→ ИСХОДНЫЙ ТЕКСТ
◇ ◇ ◇ ◇ ◇ ◇ ◇
Словакия тысячу лет была только областью Венгерского королевства на положении полонии, не имея даже собственного географического названия, на административной карте Венгрии она значилась как Верхняя, или Северная, Венгрия. Сосуществование словаков с венграми в едином государстве, но в подчиненном, бесправном положении не могло быть гармоничным, учитывая, что вся угнетающая их верхушка — помещики и административные органы власти — была целиком представлена венграми или омадьярившимися выходцами из привилегированных слоев словацкого населения. Однако тысячелетняя история совместного проживания этих народов знает немало страниц, когда они сражались бок о бок с татаро-монгольскими и турецкими завоевателями, в антигабсбургских войнах за свободу Венгерского государства под водительством Ференца Ракоци, в борьбе против угнетателей-феодалов: в Крестьянской войне 1514 г., в так называемом «заговоре венгерских якобинцев» в конце XVIII в. участвовало и отдало свои жизни во имя свободы немало представителей словацкой народности. Словацко-венгерские противоречия заметно обостряются лишь в XIX в., в эпоху формирования венгерской и словацкой нации. Однако, когда вспыхнула венгерская буржуазно-демократическая революция 1848 г., руководители словацкого национально-освободительного движения предпринимали активные шаги к тому, чтобы совместно с венграми бороться за свержение феодального строя. Национальное угнетение одного народа другим они справедливо рассматривали как пережиток феодализма. И только после того, как венгерское революционное правительство категорически отказалось удовлетворить требования словаков — признать за их национальной культурой право на свободное развитие, вожди словацкого освободительного движения отшатнулись от венгерской революции и примкнули к габсбургской Австрии: это была трагедия словацкого национально-освободительного движения 40-х годов XIX в. Только с этого времени отношения патриотически настроенной верхушки образованной части словацкого народа и правящих классов Венгрии обретают форму антагонистических национальных противоречий. Но антагонизм никогда не пронизывал всю нацию сверху донизу. Элементы национальной розни и сознание солидарности людей труда перед лицом общего угнетателя — помещика и капиталиста — все это составляет память нации.
◇ ◇ ◇ ◇ ◇ ◇ ◇
→ ПЕРЕЧЕНЬ ДАННЫХ
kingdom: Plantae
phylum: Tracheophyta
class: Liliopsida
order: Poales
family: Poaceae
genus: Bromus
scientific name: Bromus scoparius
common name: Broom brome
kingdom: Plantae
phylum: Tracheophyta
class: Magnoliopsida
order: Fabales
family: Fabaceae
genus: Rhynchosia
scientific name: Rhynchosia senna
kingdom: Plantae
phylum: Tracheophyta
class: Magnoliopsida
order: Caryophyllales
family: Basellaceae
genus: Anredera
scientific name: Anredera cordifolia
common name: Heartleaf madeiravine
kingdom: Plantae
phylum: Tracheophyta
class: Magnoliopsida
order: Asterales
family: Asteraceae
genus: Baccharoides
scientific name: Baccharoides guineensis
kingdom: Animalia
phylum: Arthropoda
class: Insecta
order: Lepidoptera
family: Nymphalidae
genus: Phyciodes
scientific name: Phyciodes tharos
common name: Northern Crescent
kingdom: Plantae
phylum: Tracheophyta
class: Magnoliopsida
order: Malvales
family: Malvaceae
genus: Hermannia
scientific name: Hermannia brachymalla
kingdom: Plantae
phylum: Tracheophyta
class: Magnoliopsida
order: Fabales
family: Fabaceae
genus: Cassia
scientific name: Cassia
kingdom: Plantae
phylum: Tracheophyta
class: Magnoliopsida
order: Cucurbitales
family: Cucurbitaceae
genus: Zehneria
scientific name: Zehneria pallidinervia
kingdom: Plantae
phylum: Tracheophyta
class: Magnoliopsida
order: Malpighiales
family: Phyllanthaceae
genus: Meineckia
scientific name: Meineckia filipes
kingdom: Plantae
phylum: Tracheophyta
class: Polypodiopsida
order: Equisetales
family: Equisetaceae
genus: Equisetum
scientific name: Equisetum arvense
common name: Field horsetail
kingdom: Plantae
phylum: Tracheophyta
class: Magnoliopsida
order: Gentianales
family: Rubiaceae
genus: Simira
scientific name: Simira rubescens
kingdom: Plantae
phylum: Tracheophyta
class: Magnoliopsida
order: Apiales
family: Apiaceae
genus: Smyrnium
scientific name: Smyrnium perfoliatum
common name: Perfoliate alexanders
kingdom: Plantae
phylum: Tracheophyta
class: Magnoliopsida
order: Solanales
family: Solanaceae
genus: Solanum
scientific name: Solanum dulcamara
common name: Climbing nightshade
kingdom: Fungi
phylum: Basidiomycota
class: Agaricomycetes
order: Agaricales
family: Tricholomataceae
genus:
◇ ◇ ◇ ◇ ◇ ◇ ◇
Перечислите все войны и выступления, в которых, согласно тексту о словацко-венгерских отношениях, словаки сражались бок о бок с венграми. Борьбу с татаро-монгольскими и с турецкими завоевателями укажите отдельными пунктами.

1. Борьба с татаро-монгольскими завоевателями.
2. Борьба с турецкими завоевателями.
3. Антигабсбургские войны за свободу Венгерского государства под водительством Ференца Ракоци.
4. Крестьянская война 1514 г.
5. Так называемый «заговор венгерских якобинцев» в конце XVIII в.